Luna's eyes widen and her jaw drops in a perfect picture of horror as she witnesses her blood being injested by the healer. Then her wonderful mirror is painted red with the same sanguine potion. Her face twists into a grimace of fear and disgust, uncertain of what to make of the entire display. Magic has always been pretty in her world, until recently.

Taking her eyes off Aislinn is a risk but one Luna is willing to take when she gazes up at Constance. "I'm afraid," she whispers, making an attempt to be too quiet for Aislinn to hear. "I don't want to die, Constance. I've been ill for days…" Patients are too quick to expire with this disease.

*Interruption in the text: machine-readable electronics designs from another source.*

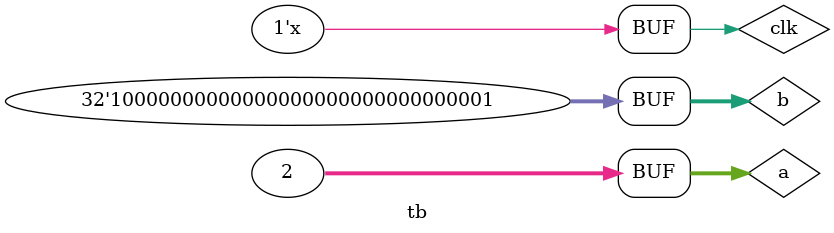
<source format=v>
module tb();
    reg clk;
    wire [31:0] IR;
    wire [31:0] PC;
    cpu uut(clk, IR, PC);
    reg signed [31:0]a=32'b00000000000000000000000000000010;
    reg signed [31:0]b=32'b10000000000000000000000000000001;
    
    always begin
        #1 clk=~clk;
       end

    initial begin
        $dumpfile("PDS.vcd");
        $dumpvars(0,tb);
        clk=1'b0;
       //$display("%b", b>>>31);
    end
endmodule
</source>
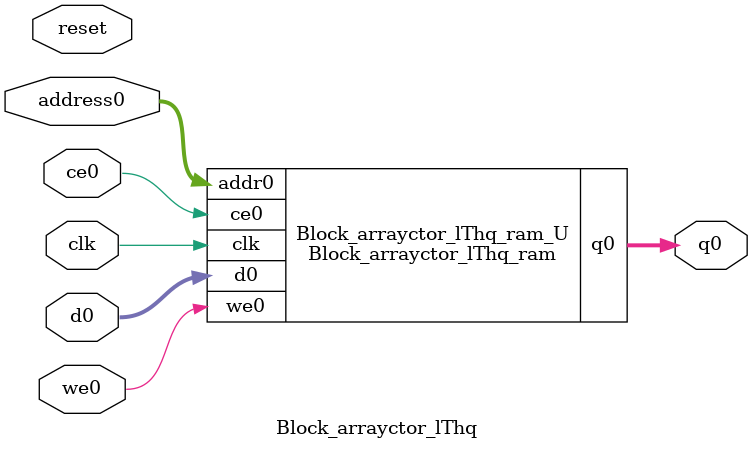
<source format=v>
`timescale 1 ns / 1 ps
module Block_arrayctor_lThq_ram (addr0, ce0, d0, we0, q0,  clk);

parameter DWIDTH = 5;
parameter AWIDTH = 12;
parameter MEM_SIZE = 3444;

input[AWIDTH-1:0] addr0;
input ce0;
input[DWIDTH-1:0] d0;
input we0;
output reg[DWIDTH-1:0] q0;
input clk;

(* ram_style = "block" *)reg [DWIDTH-1:0] ram[0:MEM_SIZE-1];




always @(posedge clk)  
begin 
    if (ce0) begin
        if (we0) 
            ram[addr0] <= d0; 
        q0 <= ram[addr0];
    end
end


endmodule

`timescale 1 ns / 1 ps
module Block_arrayctor_lThq(
    reset,
    clk,
    address0,
    ce0,
    we0,
    d0,
    q0);

parameter DataWidth = 32'd5;
parameter AddressRange = 32'd3444;
parameter AddressWidth = 32'd12;
input reset;
input clk;
input[AddressWidth - 1:0] address0;
input ce0;
input we0;
input[DataWidth - 1:0] d0;
output[DataWidth - 1:0] q0;



Block_arrayctor_lThq_ram Block_arrayctor_lThq_ram_U(
    .clk( clk ),
    .addr0( address0 ),
    .ce0( ce0 ),
    .we0( we0 ),
    .d0( d0 ),
    .q0( q0 ));

endmodule


</source>
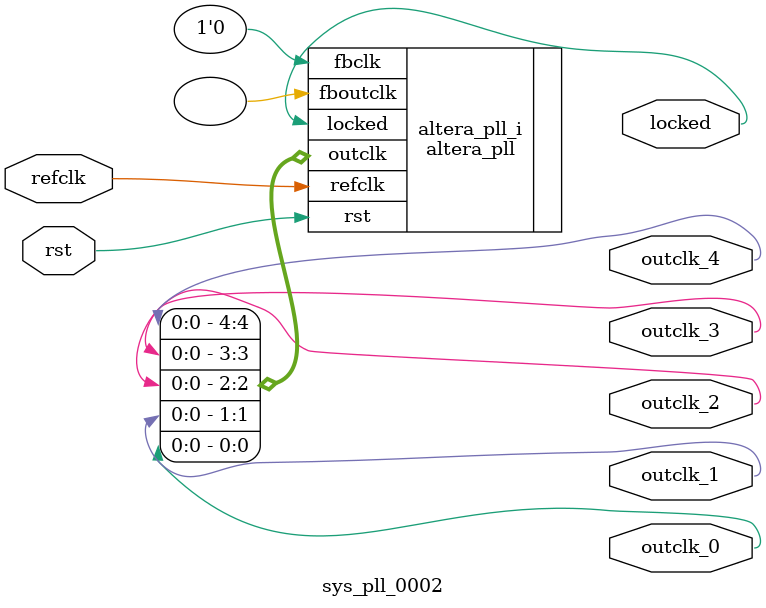
<source format=v>
`timescale 1ns/10ps
module  sys_pll_0002(

	// interface 'refclk'
	input wire refclk,

	// interface 'reset'
	input wire rst,

	// interface 'outclk0'
	output wire outclk_0,

	// interface 'outclk1'
	output wire outclk_1,

	// interface 'outclk2'
	output wire outclk_2,

	// interface 'outclk3'
	output wire outclk_3,

	// interface 'outclk4'
	output wire outclk_4,

	// interface 'locked'
	output wire locked
);

	altera_pll #(
		.fractional_vco_multiplier("false"),
		.reference_clock_frequency("50.0 MHz"),
		.operation_mode("direct"),
		.number_of_clocks(5),
		.output_clock_frequency0("50.000000 MHz"),
		.phase_shift0("0 ps"),
		.duty_cycle0(50),
		.output_clock_frequency1("100.000000 MHz"),
		.phase_shift1("0 ps"),
		.duty_cycle1(50),
		.output_clock_frequency2("40.000000 MHz"),
		.phase_shift2("0 ps"),
		.duty_cycle2(50),
		.output_clock_frequency3("25.000000 MHz"),
		.phase_shift3("0 ps"),
		.duty_cycle3(50),
		.output_clock_frequency4("10.000000 MHz"),
		.phase_shift4("0 ps"),
		.duty_cycle4(50),
		.output_clock_frequency5("0 MHz"),
		.phase_shift5("0 ps"),
		.duty_cycle5(50),
		.output_clock_frequency6("0 MHz"),
		.phase_shift6("0 ps"),
		.duty_cycle6(50),
		.output_clock_frequency7("0 MHz"),
		.phase_shift7("0 ps"),
		.duty_cycle7(50),
		.output_clock_frequency8("0 MHz"),
		.phase_shift8("0 ps"),
		.duty_cycle8(50),
		.output_clock_frequency9("0 MHz"),
		.phase_shift9("0 ps"),
		.duty_cycle9(50),
		.output_clock_frequency10("0 MHz"),
		.phase_shift10("0 ps"),
		.duty_cycle10(50),
		.output_clock_frequency11("0 MHz"),
		.phase_shift11("0 ps"),
		.duty_cycle11(50),
		.output_clock_frequency12("0 MHz"),
		.phase_shift12("0 ps"),
		.duty_cycle12(50),
		.output_clock_frequency13("0 MHz"),
		.phase_shift13("0 ps"),
		.duty_cycle13(50),
		.output_clock_frequency14("0 MHz"),
		.phase_shift14("0 ps"),
		.duty_cycle14(50),
		.output_clock_frequency15("0 MHz"),
		.phase_shift15("0 ps"),
		.duty_cycle15(50),
		.output_clock_frequency16("0 MHz"),
		.phase_shift16("0 ps"),
		.duty_cycle16(50),
		.output_clock_frequency17("0 MHz"),
		.phase_shift17("0 ps"),
		.duty_cycle17(50),
		.pll_type("General"),
		.pll_subtype("General")
	) altera_pll_i (
		.rst	(rst),
		.outclk	({outclk_4, outclk_3, outclk_2, outclk_1, outclk_0}),
		.locked	(locked),
		.fboutclk	( ),
		.fbclk	(1'b0),
		.refclk	(refclk)
	);
endmodule


</source>
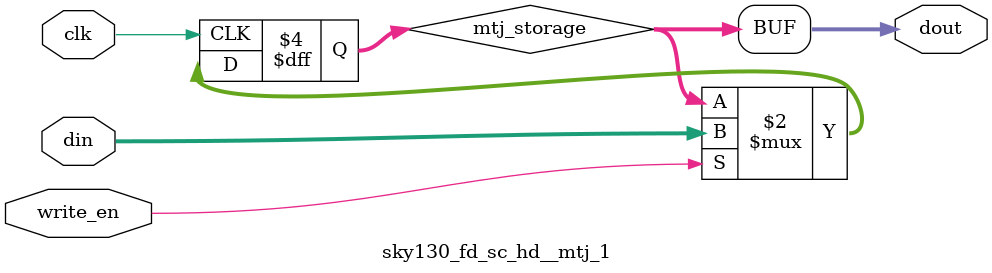
<source format=v>

module sky130_fd_sc_hd__mtj_1 (
    input wire clk,
    input wire write_en,
    input wire [7:0] din,
    output wire [7:0] dout
);
    // Placeholder for MTJ behavior (Hybrid Spintronic-CMOS model)
    // This macro represents the physical Magnetic Tunnel Junction integrated
    // into the back-end-of-line (BEOL) process for non-volatile storage.
    
    reg [7:0] mtj_storage; 
    
    always @(posedge clk) begin
        if (write_en) 
            mtj_storage <= din;
    end
    
    assign dout = mtj_storage;

endmodule
</source>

Under Aislinn's fingers, a shadow flashes across the mirror's surface, and it must startle her as much as it startles Luna and Constance because the bowl drops to the floor and shatters on impact, splashing blood and smooth shards of broken stone across the floorboards. Her hand snaps away from the glass just as the pane explodes into splintering cracks as if smashed with a fist from behind — it's into these fissures that the shadow appears to melt away, gone as suddenly as it first appeared.

Aislinn takes a halting step away from the ruined mirror, hand bent in a protective crandle against her breast. Breath shudders in and out of her diminutive frame.

"Constance," she chokes. "Fetch Jorn and Mr. Fogg. Go."

"You don't need to be afraid, Luna, you won't die. You aren't allowed," Constance murmurs, her gaze flickering between Luna and Aislinn until the shattering of the mirror and the bowl and the blood. She involuntarily moves back a few steps to avoid splattered blood near her dress, and her eyes go wide as she looks back towards Aislinn. The request is heard and does not need to be repeated. The young woman takes one look back to Luna before she's already out the door and scrambling down the stairs to fetch the aforementioned Wartooth and Fogg.

Each shatter of glass is punctuated by a flinch from the woman in the bed. Sheet drawn up to cover her face up to her eyes. The dark circles only seem to get darker when the whites slowly grow pink and sting. It's the urgency of Aislinn's tone and the hurried manner that Constance vacates the room that alarms the prostitute most. "I didn't do anything wrong," she insists to the healer, her own voice thick and cracked. "I've only one client now… I didn't do anything wrong. I'm trying to be better."

She would cry, but she has no tears left.